To compute persistent homology groups (or the corresponding Betti numbers) we need to column-reduce the boundary matrix $D$. To keep track of the generators, we perform the same operations on an additional identity matrix.

In [None]:
# column reduction (for a persistence boundary matrix)
# This function will reduce D in place and return a matrix G. The columns of G represent coefficients of a linear combination of corresponding simplices which represents 
# a generator of homology.
function column_reduce(D)
    # The matrix G will keep track of the generators. We start with an identity matrix of the same size 
    # (and same entry type) as D.
    G = sparse(1:size(D, 2), 1:size(D, 2), [eltype(D)(1) for _ in 1:size(D, 2)])
    # initiate the column index and iterate until all columns are exhausted
    j = 1
    while j <= size(D, 2)
        # find lowest nonzero entry in the current column
        k = findlast(!=(0), D[:, j])
        if isnothing(k)
            # go to the next column if no such entries
            j += 1
            continue
        end
        for jj in 1:(j-1)
            # find lowest nonzero entry in previous columns
            kk = findlast(!=(0), D[:, jj])
            # if one is found with the same row index as the lowest entry in the current column ...
            if !isnothing(kk) && kk == k
                # perform column reduction ... 
                scale = D[k, j]/D[k, jj]
                D[:, j] -= scale*D[:, jj]
                # ... do the same operation on G ...
                G[:, j] -= scale*G[:, jj]

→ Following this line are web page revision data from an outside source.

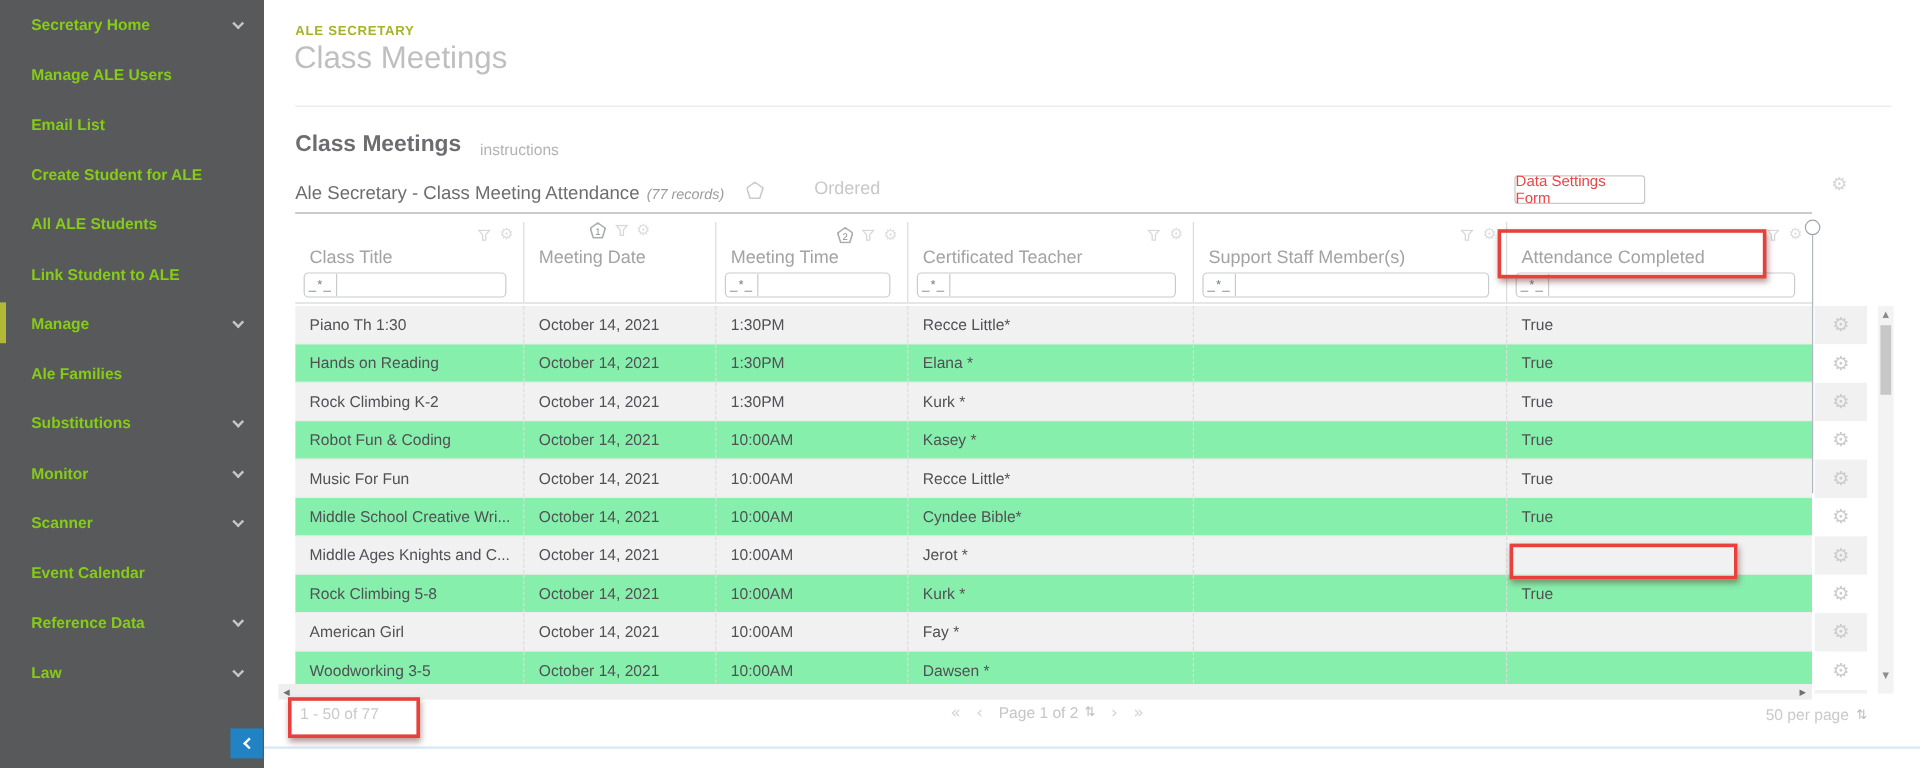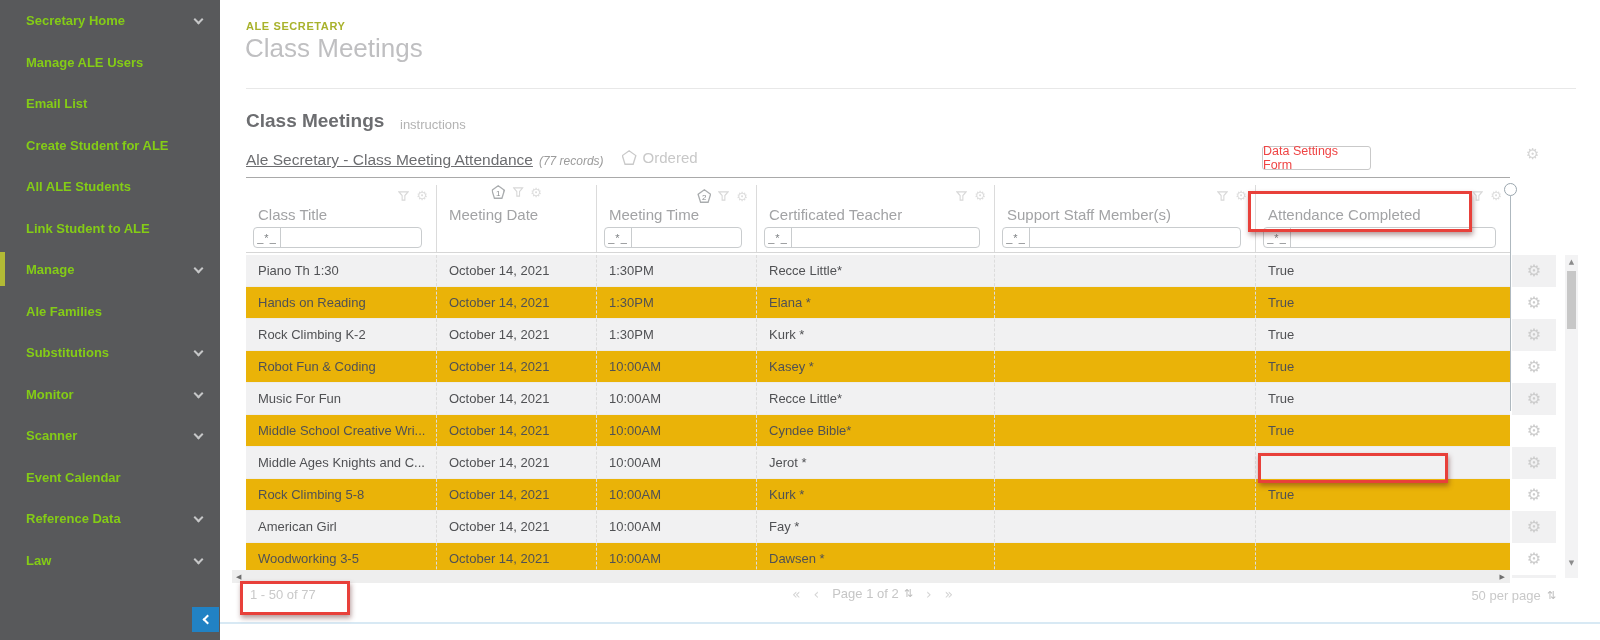--- a/index.html
+++ b/index.html
@@ -22,23 +22,23 @@
   
   .main { position:absolute; left:220px; top:0; width:1380px; height:640px; background:#fff; }
   .eyebrow { position:absolute; left:26px; top:20px; font-size:11px; font-weight:bold; letter-spacing:.6px; color:#a8b22b; }
   .page-title { position:absolute; left:25px; top:33px; font-size:26px; font-weight:normal; color:#bfbfc1; }
   .header-divider { position:absolute; left:26px; top:88px; width:1330px; height:1px; background:#e8e8e8; }
 
   .section-title { position:absolute; left:26px; top:110px; font-size:19px; font-weight:bold; color:#6c6d70; }
   .instructions { position:absolute; left:180px; top:117px; font-size:13px; color:#b3b3b3; cursor:pointer; }
 
   .toolbar { position:absolute; left:26px; top:149px; display:flex; align-items:baseline; }
-  .grid-title { font-size:15.5px; color:#6c6d70;text-decoration:underline; }
+  .grid-title { font-size:15.5px; color:#6c6d70; }
   .records { font-size:12px; color:#9b9b9b; margin-left:6px;font-style:italic; }
-  .ordered-wrap { display:flex; align-items:center; margin-left:18px; }
+  .ordered-wrap { display:flex; align-items:flex-end; margin-left:18px;gap:36px; }
   .ordered-label { font-size:15px; color:#c8c8c8; margin-left:6px; }
   .toolbar-underline { position:absolute; left:26px; top:177px; width:1264px; height:1px; background:#a9a9a9; }
 
   .settings-form-btn { position:absolute; left:1042px; top:146px; width:109px; height:24px; background:#fff;
                        border:1px solid #c9c9c9; border-radius:3px; font-size:12.5px; color:#ef4444;
                        display:flex; align-items:center; justify-content:center; cursor:pointer; }
   .top-gear { position:absolute; left:1306px; top:145px; }
 
   .gear-glyph { font-family:"DejaVu Sans", sans-serif; color:#d5d5d5; font-size:15px; line-height:1; }
 
@@ -65,21 +65,21 @@
   .hicons.centered { right:auto; left:50%; transform:translateX(-50%); top:0px; }
   .hicons .gear-glyph { font-size:13px; color:#dedede; }
 
   .filter-box { position:absolute; left:7px; right:14px; bottom:4px; height:21px; border:1px solid #c9ccce;
                 border-radius:4px; background:#fff; display:flex; align-items:stretch; overflow:hidden; }
   .filter-prefix { width:27px; display:flex; align-items:center; justify-content:center; border-right:1px solid #c9ccce;
                    font-size:11px; color:#7d8083; letter-spacing:1px; }
   .filter-box input { flex:1; min-width:0; border:0; outline:none; font-size:12px; color:#555; padding:0 5px; background:transparent; }
 
   .tbody { position:absolute; left:26px; top:255px; width:1264px; height:350px; overflow:hidden; }
-  .row { height:32px; border-bottom:1px solid #ececec; background:#eab308; cursor:pointer; }
+  .row { height:32px; border-bottom:1px solid #ececec; background:#86efac; cursor:pointer; }
   .row.striped { background:#f1f1f2; }
   .cell { font-size:13px; color:#505154; line-height:31px; padding-left:12px; border-right:1px dashed #dcdcdc;
           white-space:nowrap; overflow:hidden; }
   .cell:last-child { border-right:none; }
 
   
   .action-col { position:absolute; left:1292px; top:255px; width:44px; height:323px; overflow:hidden; }
   .action-cell { height:32px; display:flex; align-items:center; justify-content:center; background:#fff; }
   .action-cell.striped { background:#f1f1f2; }
   .action-cell .gear-glyph { font-size:16px; color:#cccccc; cursor:pointer; }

                # ... and repeat
                break
            end
            # once all previous columns are exhausted ...
            if jj == j-1
                # ... go to the next column
                j += 1
            end
        end
    end
    # 'un-store' the zero entries that appeared in the sparse matrix D
    dropzeros!(D)
    return G
end

In [None]:
# Another test.
column_reduce(D)